TASK BRIEF:
Reproduce every record exactly.

INPUT DATA:
---

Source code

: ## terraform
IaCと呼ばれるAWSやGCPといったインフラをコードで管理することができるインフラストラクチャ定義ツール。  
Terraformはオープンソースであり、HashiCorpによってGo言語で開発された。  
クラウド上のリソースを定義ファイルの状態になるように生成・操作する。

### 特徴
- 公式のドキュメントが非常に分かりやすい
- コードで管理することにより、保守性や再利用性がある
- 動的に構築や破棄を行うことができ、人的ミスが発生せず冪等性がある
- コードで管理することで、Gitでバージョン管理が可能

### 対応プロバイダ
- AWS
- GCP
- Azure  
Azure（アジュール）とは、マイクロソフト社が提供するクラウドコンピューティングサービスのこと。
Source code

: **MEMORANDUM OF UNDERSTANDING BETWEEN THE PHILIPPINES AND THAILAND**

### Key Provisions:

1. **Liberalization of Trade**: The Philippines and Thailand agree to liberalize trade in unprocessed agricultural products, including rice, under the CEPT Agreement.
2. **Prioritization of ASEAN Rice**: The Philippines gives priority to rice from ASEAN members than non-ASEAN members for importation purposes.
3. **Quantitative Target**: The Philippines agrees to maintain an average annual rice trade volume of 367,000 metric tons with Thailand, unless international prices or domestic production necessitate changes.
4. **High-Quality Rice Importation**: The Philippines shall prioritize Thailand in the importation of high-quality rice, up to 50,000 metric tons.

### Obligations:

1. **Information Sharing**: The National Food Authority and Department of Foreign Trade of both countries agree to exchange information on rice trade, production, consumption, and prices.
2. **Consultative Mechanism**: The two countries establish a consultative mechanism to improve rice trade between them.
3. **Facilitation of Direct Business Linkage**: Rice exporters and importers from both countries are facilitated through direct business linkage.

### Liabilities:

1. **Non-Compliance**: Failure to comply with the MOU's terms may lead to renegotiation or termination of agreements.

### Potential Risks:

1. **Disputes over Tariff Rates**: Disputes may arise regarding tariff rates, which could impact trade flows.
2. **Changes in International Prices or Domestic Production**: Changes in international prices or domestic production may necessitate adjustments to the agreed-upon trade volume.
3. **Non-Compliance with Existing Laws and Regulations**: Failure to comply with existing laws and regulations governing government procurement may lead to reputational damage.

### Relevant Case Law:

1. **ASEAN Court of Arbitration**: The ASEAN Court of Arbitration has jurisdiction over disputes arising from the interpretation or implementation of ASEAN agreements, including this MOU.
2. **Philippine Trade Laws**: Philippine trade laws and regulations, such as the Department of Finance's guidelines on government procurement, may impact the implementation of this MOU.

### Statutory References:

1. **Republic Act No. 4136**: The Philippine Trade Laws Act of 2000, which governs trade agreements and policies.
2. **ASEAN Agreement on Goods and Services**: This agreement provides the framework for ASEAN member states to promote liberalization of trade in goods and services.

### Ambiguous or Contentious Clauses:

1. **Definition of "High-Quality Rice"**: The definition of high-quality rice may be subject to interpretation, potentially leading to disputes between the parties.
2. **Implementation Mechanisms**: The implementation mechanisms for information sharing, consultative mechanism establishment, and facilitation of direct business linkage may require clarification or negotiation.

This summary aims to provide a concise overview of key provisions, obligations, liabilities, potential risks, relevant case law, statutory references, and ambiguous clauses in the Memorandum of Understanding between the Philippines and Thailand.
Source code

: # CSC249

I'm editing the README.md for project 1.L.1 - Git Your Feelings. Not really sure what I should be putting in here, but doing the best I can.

---

TASK RESULT:
Source code

: ## terraform
IaCと呼ばれるAWSやGCPといったインフラをコードで管理することができるインフラストラクチャ定義ツール。  
Terraformはオープンソースであり、HashiCorpによってGo言語で開発された。  
クラウド上のリソースを定義ファイルの状態になるように生成・操作する。

### 特徴
- 公式のドキュメントが非常に分かりやすい
- コードで管理することにより、保守性や再利用性がある
- 動的に構築や破棄を行うことができ、人的ミスが発生せず冪等性がある
- コードで管理することで、Gitでバージョン管理が可能

### 対応プロバイダ
- AWS
- GCP
- Azure  
Azure（アジュール）とは、マイクロソフト社が提供するクラウドコンピューティングサービスのこと。
Source code

: **MEMORANDUM OF UNDERSTANDING BETWEEN THE PHILIPPINES AND THAILAND**

### Key Provisions:

1. **Liberalization of Trade**: The Philippines and Thailand agree to liberalize trade in unprocessed agricultural products, including rice, under the CEPT Agreement.
2. **Prioritization of ASEAN Rice**: The Philippines gives priority to rice from ASEAN members than non-ASEAN members for importation purposes.
3. **Quantitative Target**: The Philippines agrees to maintain an average annual rice trade volume of 367,000 metric tons with Thailand, unless international prices or domestic production necessitate changes.
4. **High-Quality Rice Importation**: The Philippines shall prioritize Thailand in the importation of high-quality rice, up to 50,000 metric tons.

### Obligations:

1. **Information Sharing**: The National Food Authority and Department of Foreign Trade of both countries agree to exchange information on rice trade, production, consumption, and prices.
2. **Consultative Mechanism**: The two countries establish a consultative mechanism to improve rice trade between them.
3. **Facilitation of Direct Business Linkage**: Rice exporters and importers from both countries are facilitated through direct business linkage.

### Liabilities:

1. **Non-Compliance**: Failure to comply with the MOU's terms may lead to renegotiation or termination of agreements.

### Potential Risks:

1. **Disputes over Tariff Rates**: Disputes may arise regarding tariff rates, which could impact trade flows.
2. **Changes in International Prices or Domestic Production**: Changes in international prices or domestic production may necessitate adjustments to the agreed-upon trade volume.
3. **Non-Compliance with Existing Laws and Regulations**: Failure to comply with existing laws and regulations governing government procurement may lead to reputational damage.

### Relevant Case Law:

1. **ASEAN Court of Arbitration**: The ASEAN Court of Arbitration has jurisdiction over disputes arising from the interpretation or implementation of ASEAN agreements, including this MOU.
2. **Philippine Trade Laws**: Philippine trade laws and regulations, such as the Department of Finance's guidelines on government procurement, may impact the implementation of this MOU.

### Statutory References:

1. **Republic Act No. 4136**: The Philippine Trade Laws Act of 2000, which governs trade agreements and policies.
2. **ASEAN Agreement on Goods and Services**: This agreement provides the framework for ASEAN member states to promote liberalization of trade in goods and services.

### Ambiguous or Contentious Clauses:

1. **Definition of "High-Quality Rice"**: The definition of high-quality rice may be subject to interpretation, potentially leading to disputes between the parties.
2. **Implementation Mechanisms**: The implementation mechanisms for information sharing, consultative mechanism establishment, and facilitation of direct business linkage may require clarification or negotiation.

This summary aims to provide a concise overview of key provisions, obligations, liabilities, potential risks, relevant case law, statutory references, and ambiguous clauses in the Memorandum of Understanding between the Philippines and Thailand.
Source code

: # CSC249

I'm editing the README.md for project 1.L.1 - Git Your Feelings. Not really sure what I should be putting in here, but doing the best I can.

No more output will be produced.